OASIS Cyber Threat Intelligence (CTI) TC

  • 1.  Public review comments from Kaiser Permanente for STIX V1.2.1

    Posted 02-05-2016 20:52
    Comment on this area: STIX Part 5, TTP, Section 3.2.3.1 ExploitType Class: Should CVE_ID be included, considering CAPEC_ID is included for AttackPatternType? Basically, the default extensions for similar classes include attributes for similar ID types. Example: the Exploit Target data model WeaknessType class contains CWE_ID. It should be useful to include an (optional) attribute for CVE numbers on Exploits, if the CVE numbers are known.

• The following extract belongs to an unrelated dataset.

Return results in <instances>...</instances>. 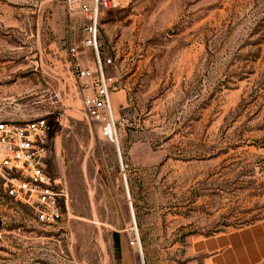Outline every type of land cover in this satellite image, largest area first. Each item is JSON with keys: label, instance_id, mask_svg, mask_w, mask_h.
Wrapping results in <instances>:
<instances>
[{"label": "rangeland", "instance_id": "rangeland-1", "mask_svg": "<svg viewBox=\"0 0 264 264\" xmlns=\"http://www.w3.org/2000/svg\"><path fill=\"white\" fill-rule=\"evenodd\" d=\"M115 2L98 29L113 109L131 115L117 149L53 94L81 17L0 0V120L64 114L48 167L69 197L44 225L0 192V264H119V239L133 264H192L193 240L264 220V0Z\"/></svg>", "mask_w": 264, "mask_h": 264}, {"label": "built area", "instance_id": "built-area-1", "mask_svg": "<svg viewBox=\"0 0 264 264\" xmlns=\"http://www.w3.org/2000/svg\"><path fill=\"white\" fill-rule=\"evenodd\" d=\"M63 2L69 16L75 13L81 17L82 23L77 27L81 38L78 45L69 46L63 88L54 90L53 94L61 106H64L63 100H69L71 104L67 108L80 111L97 126L104 140L117 144L118 127L128 124L131 115L125 108L116 112L113 109V78L107 74V68L113 65V58L100 53L98 29L100 13L116 7L117 3L115 0ZM73 29L72 25H67L68 38ZM87 48L93 56L94 70L78 62L81 56L87 57L82 51ZM52 114V110H47L42 115H28L19 120H0V192L29 209L36 222L44 225L59 221L64 211L68 210L69 202L63 178L52 175L48 167L54 123L60 125L64 116L50 117ZM123 181L125 183V174ZM129 244L140 252L135 231Z\"/></svg>", "mask_w": 264, "mask_h": 264}, {"label": "crops", "instance_id": "crops-1", "mask_svg": "<svg viewBox=\"0 0 264 264\" xmlns=\"http://www.w3.org/2000/svg\"><path fill=\"white\" fill-rule=\"evenodd\" d=\"M119 264H133L118 240ZM192 264H261L264 262V220L212 236L197 238L190 245Z\"/></svg>", "mask_w": 264, "mask_h": 264}, {"label": "bare ground", "instance_id": "bare-ground-1", "mask_svg": "<svg viewBox=\"0 0 264 264\" xmlns=\"http://www.w3.org/2000/svg\"><path fill=\"white\" fill-rule=\"evenodd\" d=\"M118 145H119V142H118L117 144H115V146H116V149L118 148ZM125 181H126V179H125ZM124 188H125V192H126V194L128 195V192H127V187H126V182L124 183ZM128 196H129V195H128ZM129 199H130V196H129ZM130 208H131V204H130ZM135 233H136V232H135ZM139 255H140V257H141V248H140ZM141 263L143 264V261H142V259H141Z\"/></svg>", "mask_w": 264, "mask_h": 264}, {"label": "trees", "instance_id": "trees-1", "mask_svg": "<svg viewBox=\"0 0 264 264\" xmlns=\"http://www.w3.org/2000/svg\"><path fill=\"white\" fill-rule=\"evenodd\" d=\"M130 194V193H129Z\"/></svg>", "mask_w": 264, "mask_h": 264}]
</instances>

  • 2.  RE: [cti] Public review comments from Kaiser Permanente for STIX V1.2.1

    Posted 02-07-2016 22:07




    I think the "best practices" way of expressing what you want, it to have the TTP be related to an Exploit_Target that describes the CVE, including its ID.
     
    Also, notice that the ttp:ExploitType isn't fully specified - from the specs:
     
    The ExploitType class is intended to be extended to enable the structured description of an exploit instance.  However, no extension is provided by STIX
    v 1.2.1; producers wanting to represent structured exploit instance information are encouraged to develop such an extension.
     



  • 3.  Re: [cti] Public review comments from Kaiser Permanente for STIX V1.2.1

    Posted 02-08-2016 17:40





    Keep in mind that “Exploit" != "Exploit Target". Within TTP, there’s a placeholder “ExploitType” that’s intended to characterize actual exploits. We don’t really have a good way to do that now so it’s pretty bare. There’s a separate “ExploitTargetType”
    as a top-level construct that can represent vulnerabilities, configurations, and weaknesses. That construct does indeed have a CVE_ID field.




    So…exploit = representation of the actual exploit code that exploits a vulnerability. Exploit target = representation of the vulnerability that is or might be the target of an exploit.


    John




    From: < cti@lists.oasis-open.org > on behalf of Rich Piazza < rpiazza@mitre.org >
    Date: Sunday, February 7, 2016 at 5:07 PM
    To: Beth Pumo < beth.pumo@kp.org >, " cti@lists.oasis-open.org " < cti@lists.oasis-open.org >
    Subject: RE: [cti] Public review comments from Kaiser Permanente for STIX V1.2.1







    I think the "best practices" way of expressing what you want, it to have the TTP be related to an Exploit_Target that describes the CVE, including its ID.
     
    Also, notice that the ttp:ExploitType isn't fully specified - from the specs:
     
    The ExploitType class is intended to be extended to enable the structured description of an exploit instance.  However, no extension is provided by STIX
    v 1.2.1; producers wanting to represent structured exploit instance information are encouraged to develop such an extension.